ACTIVIDAD:
Redacta la continuación del fragmento sobre la carrera espacial entre Estados Unidos y la Unión Soviética, a partir de su última oración.

FRAGMENTO DEL DOCUMENTO:
_ _ _
Militarmente, la capacidad nuclear se fraguaba en el lanzamiento de misiles balísticos intercontinentales, que Estados Unidos y la Unión Soviética habían adquirido de los conocimientos técnicos impulsados por el físico Hermann Julius Oberth y el equipo del ingeniero mecánico y aeroespacial Wernher Magnus Maximilian Freiherr von Braun en la Alemania nazi, donde su cohete Saturno V promovió los viajes Apolo.
Era manifiesto, que, en la década recién estrenada, las potencias mundiales no estaban dispuestas a dar un brazo a torcer en la batalla por el espacio.
La inversión indispensable para soportar el juego por la hegemonía espacial, implicaba tolerar un costoso programa. En esta situación, la meta de alcanzar la Luna, convenía incorporar a toda una población como la norteamericana en torno al esfuerzo común, que significaba sustraer los miles de millones irremediables en otros campos.
Un celo titánico del que los actores potenciales adquirirían importantes progresos tecnológicos, sin inmiscuir que debían ser capaces de transferir a sus monopolios industriales, suministrándoles patentes y avances para que ocupasen la primera línea en las ramas de la producción.
_ _ _
REGISTROS DE DATOS:

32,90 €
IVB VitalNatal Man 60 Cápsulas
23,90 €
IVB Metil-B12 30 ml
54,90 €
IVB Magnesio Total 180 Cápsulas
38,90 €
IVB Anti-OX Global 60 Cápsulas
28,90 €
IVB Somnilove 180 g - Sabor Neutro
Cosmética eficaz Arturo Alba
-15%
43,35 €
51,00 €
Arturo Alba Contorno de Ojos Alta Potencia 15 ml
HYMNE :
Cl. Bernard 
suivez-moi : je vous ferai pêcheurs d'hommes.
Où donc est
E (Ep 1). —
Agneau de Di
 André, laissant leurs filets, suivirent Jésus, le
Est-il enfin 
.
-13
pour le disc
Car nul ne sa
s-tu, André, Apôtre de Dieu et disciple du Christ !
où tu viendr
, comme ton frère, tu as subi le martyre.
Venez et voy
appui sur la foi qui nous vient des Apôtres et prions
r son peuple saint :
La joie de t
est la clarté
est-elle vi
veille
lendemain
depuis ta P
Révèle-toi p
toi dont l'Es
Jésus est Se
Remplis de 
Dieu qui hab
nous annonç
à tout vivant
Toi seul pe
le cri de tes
_ _ _
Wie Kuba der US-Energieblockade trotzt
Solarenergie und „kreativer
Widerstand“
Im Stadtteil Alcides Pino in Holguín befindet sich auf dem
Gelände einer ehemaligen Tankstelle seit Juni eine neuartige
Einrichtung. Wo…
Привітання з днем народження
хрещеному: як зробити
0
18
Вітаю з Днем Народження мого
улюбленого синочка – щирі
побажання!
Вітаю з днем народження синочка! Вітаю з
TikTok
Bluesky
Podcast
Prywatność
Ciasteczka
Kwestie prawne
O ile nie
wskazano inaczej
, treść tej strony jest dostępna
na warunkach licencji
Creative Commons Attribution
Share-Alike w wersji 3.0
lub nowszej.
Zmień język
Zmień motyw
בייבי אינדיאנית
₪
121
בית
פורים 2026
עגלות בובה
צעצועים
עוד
_ _ _
RESPUESTA:
También, era un modo de adquirir capacidad de atracción a los ojos de todos, y que sucesivamente proporcionó la alineación de todas las naciones con una u otra superpotencia.
En consecuencia, si la era espacial empezó con una serenata de hazañas rusas que avivaron la fascinación, ante idéntica preeminencia tecnológica y en el delicado marco de los efectos derivados de la guerra, Estados Unidos y su rutilante agencia espacial de la NASA, persiguieron ser contundentes en su accionar que moderara las fichas del tablero mundial con la llegada del hombre a la Luna.
Actualmente, en unas condiciones internacionales demasiado complejas, Estados Unidos, Rusia, China, Japón, India y el continente europeo invierten anualmente en su totalidad, algo así como treinta mil millones de dólares en sus programas espaciales. Incidiendo, que cada uno lo hace en la fabricación de cohetes y cápsulas distintas.
Es de presentir, que el orgullo nacional hace interpretar esta corriente irrazonable.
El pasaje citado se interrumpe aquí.